Ia juga menekankan pentingnya integrasi teknologi dalam proyek hilirisasi agar Indonesia dapat naik kelas dalam rantai nilai (value chain) global. Salah satu contohnya adalah pemanfaatan silika untuk industri berteknologi tinggi.

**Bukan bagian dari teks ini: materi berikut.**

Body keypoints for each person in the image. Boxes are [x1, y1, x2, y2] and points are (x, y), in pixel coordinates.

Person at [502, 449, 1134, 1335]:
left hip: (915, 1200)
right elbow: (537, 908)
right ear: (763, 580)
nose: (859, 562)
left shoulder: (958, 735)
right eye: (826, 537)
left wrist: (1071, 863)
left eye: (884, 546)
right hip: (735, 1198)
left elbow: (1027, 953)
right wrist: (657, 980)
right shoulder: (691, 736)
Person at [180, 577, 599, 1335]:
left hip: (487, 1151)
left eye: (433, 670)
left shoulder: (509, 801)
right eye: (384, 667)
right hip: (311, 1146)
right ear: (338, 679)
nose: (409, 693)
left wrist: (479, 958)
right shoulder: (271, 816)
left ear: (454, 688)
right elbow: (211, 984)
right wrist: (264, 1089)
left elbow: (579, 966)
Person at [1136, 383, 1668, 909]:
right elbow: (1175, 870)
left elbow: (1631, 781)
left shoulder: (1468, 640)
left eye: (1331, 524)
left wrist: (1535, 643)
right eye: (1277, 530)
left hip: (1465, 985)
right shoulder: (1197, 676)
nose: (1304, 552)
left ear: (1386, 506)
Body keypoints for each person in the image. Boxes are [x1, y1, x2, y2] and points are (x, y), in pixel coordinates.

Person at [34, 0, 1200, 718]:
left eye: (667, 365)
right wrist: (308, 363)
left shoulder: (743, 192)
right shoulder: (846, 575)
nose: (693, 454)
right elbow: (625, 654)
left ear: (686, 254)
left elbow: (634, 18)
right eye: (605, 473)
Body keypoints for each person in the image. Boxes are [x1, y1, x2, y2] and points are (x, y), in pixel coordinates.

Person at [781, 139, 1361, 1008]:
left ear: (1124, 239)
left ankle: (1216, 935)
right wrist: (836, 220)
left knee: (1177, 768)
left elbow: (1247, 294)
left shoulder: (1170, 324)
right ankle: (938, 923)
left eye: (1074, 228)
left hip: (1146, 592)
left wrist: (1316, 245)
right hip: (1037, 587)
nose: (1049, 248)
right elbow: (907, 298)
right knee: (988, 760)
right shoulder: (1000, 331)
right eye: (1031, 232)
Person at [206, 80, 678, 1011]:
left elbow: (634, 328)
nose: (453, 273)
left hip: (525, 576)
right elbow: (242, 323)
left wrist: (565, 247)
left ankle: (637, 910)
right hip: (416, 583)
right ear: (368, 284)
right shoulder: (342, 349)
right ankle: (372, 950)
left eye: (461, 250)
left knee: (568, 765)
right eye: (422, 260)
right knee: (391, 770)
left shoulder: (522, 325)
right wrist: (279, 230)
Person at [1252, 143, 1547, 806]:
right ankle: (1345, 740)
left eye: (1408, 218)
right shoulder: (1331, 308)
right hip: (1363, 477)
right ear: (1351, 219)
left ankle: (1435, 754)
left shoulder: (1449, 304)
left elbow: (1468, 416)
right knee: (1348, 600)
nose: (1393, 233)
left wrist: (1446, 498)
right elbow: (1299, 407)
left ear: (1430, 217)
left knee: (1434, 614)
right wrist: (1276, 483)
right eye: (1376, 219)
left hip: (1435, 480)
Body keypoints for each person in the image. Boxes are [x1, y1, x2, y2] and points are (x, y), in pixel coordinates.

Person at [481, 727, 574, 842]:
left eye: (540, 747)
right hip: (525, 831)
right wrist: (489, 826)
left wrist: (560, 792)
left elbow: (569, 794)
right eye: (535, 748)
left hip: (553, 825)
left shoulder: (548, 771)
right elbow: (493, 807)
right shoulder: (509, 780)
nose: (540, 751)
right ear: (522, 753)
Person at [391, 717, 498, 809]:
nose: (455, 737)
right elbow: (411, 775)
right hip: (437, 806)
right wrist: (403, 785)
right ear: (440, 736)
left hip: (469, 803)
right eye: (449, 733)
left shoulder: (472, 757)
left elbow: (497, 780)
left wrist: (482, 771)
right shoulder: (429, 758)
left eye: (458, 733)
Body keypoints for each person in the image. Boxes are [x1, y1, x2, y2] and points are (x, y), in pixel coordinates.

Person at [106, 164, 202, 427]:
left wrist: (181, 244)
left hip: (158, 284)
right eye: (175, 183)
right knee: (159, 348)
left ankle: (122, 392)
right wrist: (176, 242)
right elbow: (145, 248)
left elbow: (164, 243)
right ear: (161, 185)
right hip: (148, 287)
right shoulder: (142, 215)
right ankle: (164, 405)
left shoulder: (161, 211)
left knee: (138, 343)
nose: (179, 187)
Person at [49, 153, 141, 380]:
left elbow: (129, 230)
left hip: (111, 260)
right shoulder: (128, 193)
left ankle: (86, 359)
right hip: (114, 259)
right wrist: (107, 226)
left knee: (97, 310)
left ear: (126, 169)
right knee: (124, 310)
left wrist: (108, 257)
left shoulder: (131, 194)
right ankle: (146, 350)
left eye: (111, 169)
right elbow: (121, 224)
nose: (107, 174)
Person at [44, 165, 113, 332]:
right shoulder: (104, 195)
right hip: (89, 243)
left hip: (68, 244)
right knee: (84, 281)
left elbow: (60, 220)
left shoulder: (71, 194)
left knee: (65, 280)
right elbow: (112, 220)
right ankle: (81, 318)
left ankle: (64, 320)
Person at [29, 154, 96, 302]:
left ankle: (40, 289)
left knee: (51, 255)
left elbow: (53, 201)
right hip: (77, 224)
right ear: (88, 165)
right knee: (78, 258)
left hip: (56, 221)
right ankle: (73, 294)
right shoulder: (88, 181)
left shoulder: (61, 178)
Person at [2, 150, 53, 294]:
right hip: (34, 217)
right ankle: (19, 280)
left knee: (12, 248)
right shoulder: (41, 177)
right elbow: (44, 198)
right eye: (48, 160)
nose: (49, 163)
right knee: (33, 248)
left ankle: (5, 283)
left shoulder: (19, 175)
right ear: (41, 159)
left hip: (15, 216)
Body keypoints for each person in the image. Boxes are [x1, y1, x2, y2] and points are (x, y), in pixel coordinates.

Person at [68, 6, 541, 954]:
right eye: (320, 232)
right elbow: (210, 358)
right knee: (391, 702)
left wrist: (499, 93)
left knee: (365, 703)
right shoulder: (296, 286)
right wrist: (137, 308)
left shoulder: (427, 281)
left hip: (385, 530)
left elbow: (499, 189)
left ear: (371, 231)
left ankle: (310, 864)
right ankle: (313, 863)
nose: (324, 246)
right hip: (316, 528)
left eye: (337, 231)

“Kalau misalnya bisa ada teknologinya, seperti misalnya silika bisa buat solar, buat semikonduktor, sehingga kita naik kelas,” ucap Anindya.
Baca Juga
Anindya Highlights Five Pillars at ABAC Meeting 2026 as Indonesia Courts APEC Investors
Sekadar informasi, BPI Danantara telah meresmikan groundbreaking pada enam proyek hilirisasi yang bergerak di sektor energi, pertambangan, pertanian, dan peternakan senilai Rp 110 triliun.
Enam proyek tersebut antara lain Smelter Aluminium Baru, Pabrik Bioethanol Glenmore fase 1 di Banyuwangi Jawa Timur, Proyek Hilirisasi fase 1 Biorefinery Cilacap Jawa Tengah, Pabrik Bioethanol Glenmore di Banyuwangi Jawa Timur, Pabrik Garam Olahan Segoromadu 2, dan Hilirisasi Poultry Terintegrasi di Kecamatan Ngajum Kabupaten Malang Jawa Timur.
Terlepas dari proyek di atas, salah satu yang getol melakukan hilirisasi adalah BUMN tambang MIND ID untuk menjadi mesin pencipta nilai tambah. MIND ID berkomitmen, hilirisasi tidak lagi sekadar proyek fisik, melainkan strategi mengubah komoditas mentah menjadi aset industri bernilai tinggi melalui pembangunan smelter serta integrasi rantai pasok.
Transformasi itu dipandang sebagai strategi jangka panjang untuk memperkuat posisi Indonesia dalam rantai pasok global, terutama pada komoditas strategis yang kini terintegrasi dengan industri pengolahan domestik.